O Eurovision normalmente é realizado pela emissora do país vencedor da edição anterior, como parte de uma coprodução entre os membros da União Europeia de Radiodifusão (EBU).
Pelas novas regras, "a emissora vencedora será automaticamente considerada inelegível para sediar o concurso se um conflito armado, uma situação geopolítica sensível ou qualquer outra circunstância afetar de forma significativa a segurança, a proteção ou a estabilidade de seu país ou da região ao redor", informou a entidade.
A EBU poderá encomendar uma avaliação independente de segurança, se necessário. Caso se conclua que a emissora vencedora não pode organizar o evento, outra emissora será escolhida para sediá-lo.
Mudança vem após 5 países boicotarem edição de 2026 citando guerra em Gaza
A EBU não citou nenhum país específico como motivo da mudança, mas Israel terminou em segundo lugar no Eurovision tanto em 2025 quanto em 2026.

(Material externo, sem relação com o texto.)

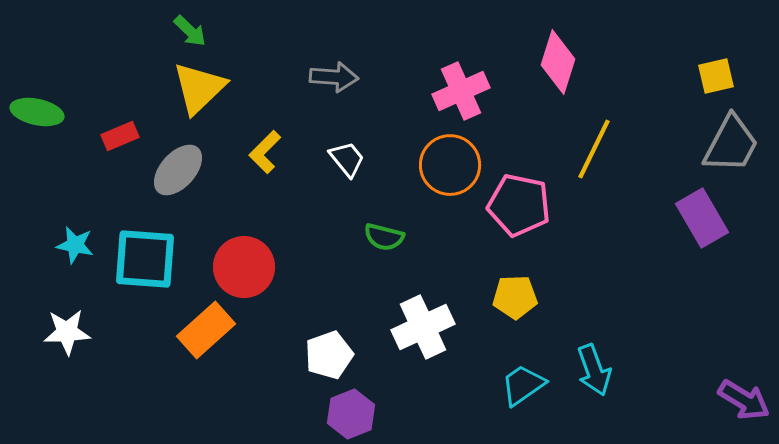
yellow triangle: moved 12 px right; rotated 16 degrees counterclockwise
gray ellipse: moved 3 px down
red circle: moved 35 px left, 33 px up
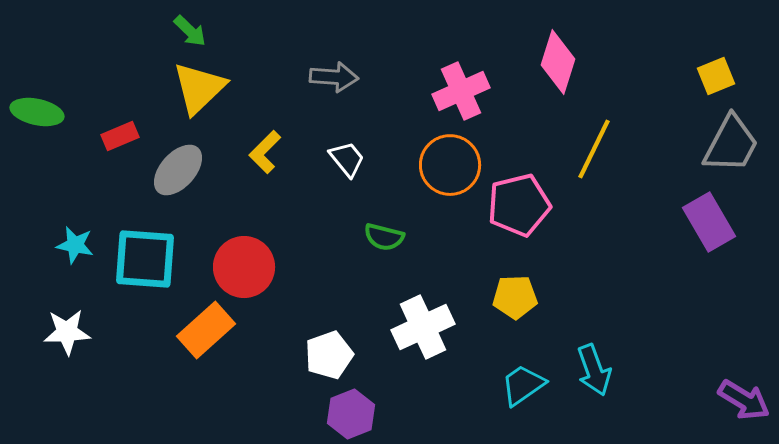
yellow square: rotated 9 degrees counterclockwise
pink pentagon: rotated 26 degrees counterclockwise
purple rectangle: moved 7 px right, 4 px down
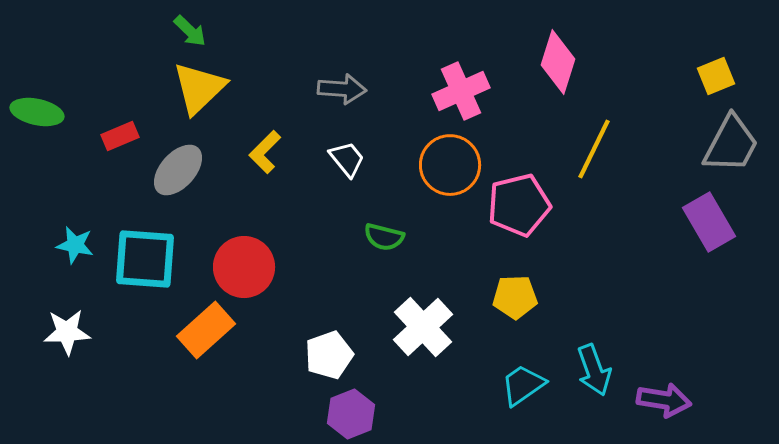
gray arrow: moved 8 px right, 12 px down
white cross: rotated 18 degrees counterclockwise
purple arrow: moved 80 px left; rotated 22 degrees counterclockwise
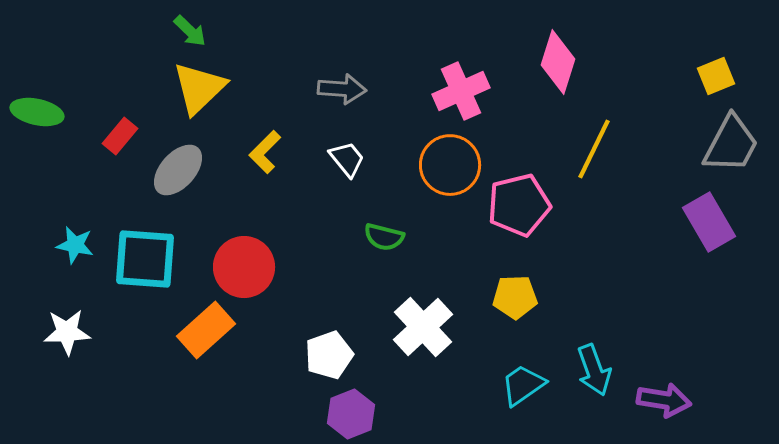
red rectangle: rotated 27 degrees counterclockwise
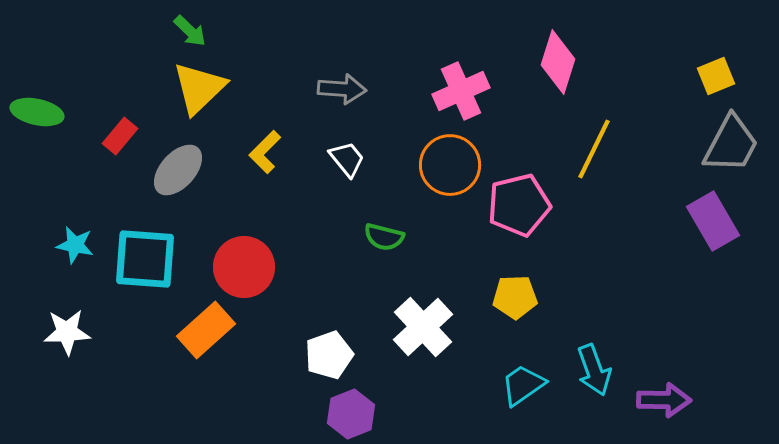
purple rectangle: moved 4 px right, 1 px up
purple arrow: rotated 8 degrees counterclockwise
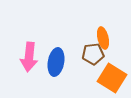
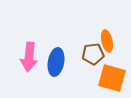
orange ellipse: moved 4 px right, 3 px down
orange square: rotated 16 degrees counterclockwise
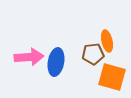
pink arrow: rotated 100 degrees counterclockwise
orange square: moved 1 px up
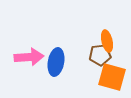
brown pentagon: moved 7 px right, 1 px down
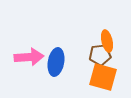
orange square: moved 9 px left
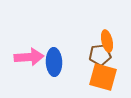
blue ellipse: moved 2 px left; rotated 12 degrees counterclockwise
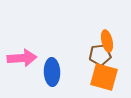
pink arrow: moved 7 px left, 1 px down
blue ellipse: moved 2 px left, 10 px down
orange square: moved 1 px right
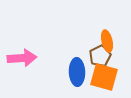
brown pentagon: moved 1 px down; rotated 20 degrees counterclockwise
blue ellipse: moved 25 px right
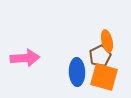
pink arrow: moved 3 px right
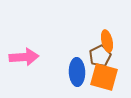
pink arrow: moved 1 px left, 1 px up
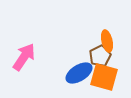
pink arrow: rotated 52 degrees counterclockwise
blue ellipse: moved 2 px right, 1 px down; rotated 60 degrees clockwise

Cinco países, Espanha, Irlanda, Países Baixos, Eslovênia e Islândia, boicotaram a edição de 2026, realizada em Viena, afirmando que não poderiam participar ao lado de Israel devido à guerra na Faixa de Gaza. Atualmente, Israel também está envolvido na guerra contra o Irã.
Em 2017, a Ucrânia sediou o concurso apesar dos combates no leste do país. Porém, após vencer o Eurovision em 2022, não pôde organizar a edição seguinte devido à invasão em larga escala lançada pela Rússia.